Dan Schneider, creator and producer of the series, spoke highly of Bynes' talent on All That as it progressed to the star's spin-off series, stating, "You have to feed kids the material; you do have to invent it for them. A lot of kids can regurgitate lines -- the Olsen twins when they first started on Full House. Schneider further stated, "To find a kid who can play the daughter or son on a sitcom is tough, but to find a kid who can do what Dana Carvey and Eddie Murphy do, you (have to) look at 2,000 before you find her. I've never seen anything like Amanda."

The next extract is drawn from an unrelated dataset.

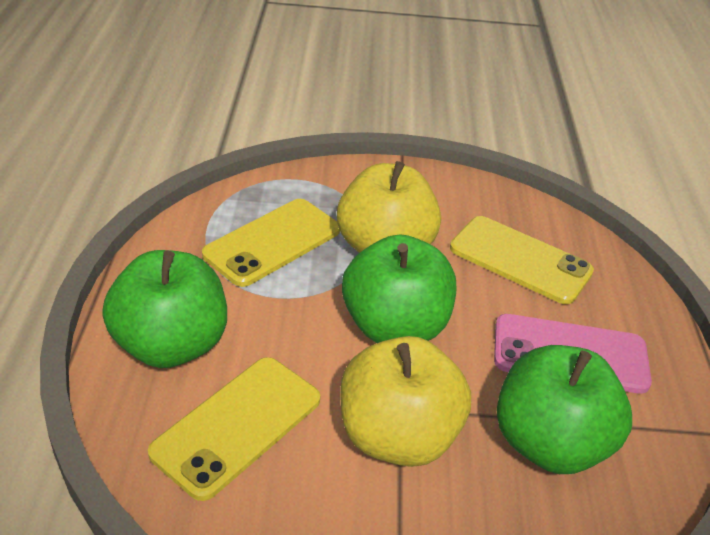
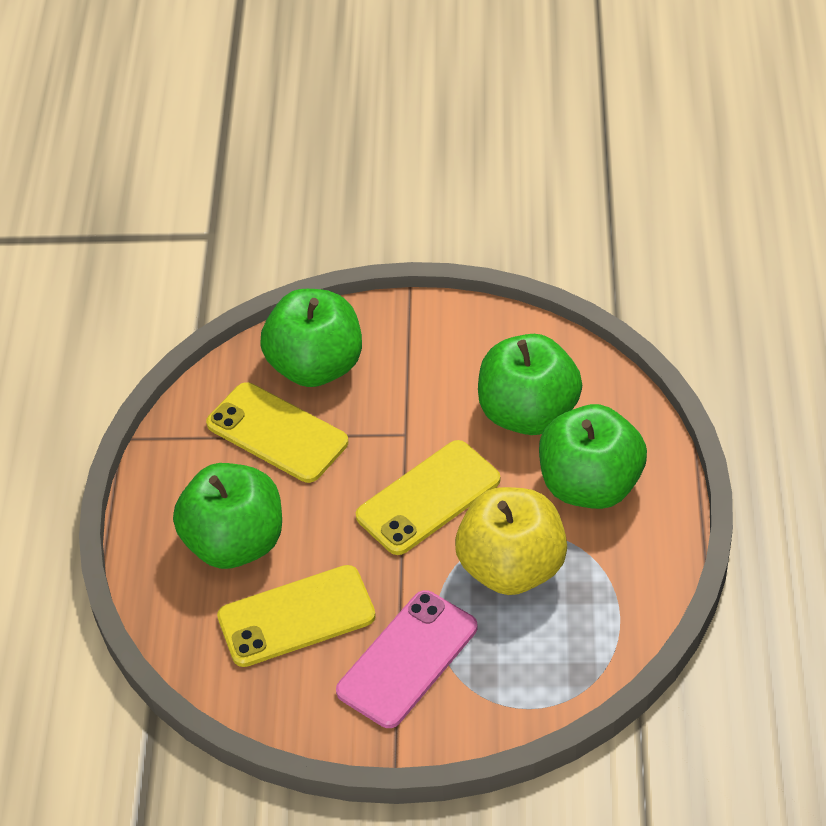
green apple: 3 -> 4
yellow apple: 2 -> 1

In a review from the Fort Worth Star-Telegram, the series was described as "constant beating-up, peeing, zits, flatulenct, etc. Much of the time, it didn't even make sense."

Bynes was a breakout star from working on The Amanda Show and experienced high commercial success since, starring in a variety of projects such as She's the Man (2006), Hairspray (2007), and Easy A (2010), before taking a hiatus from entertainment to focus on her mental health amid struggles with drugs and alcohol.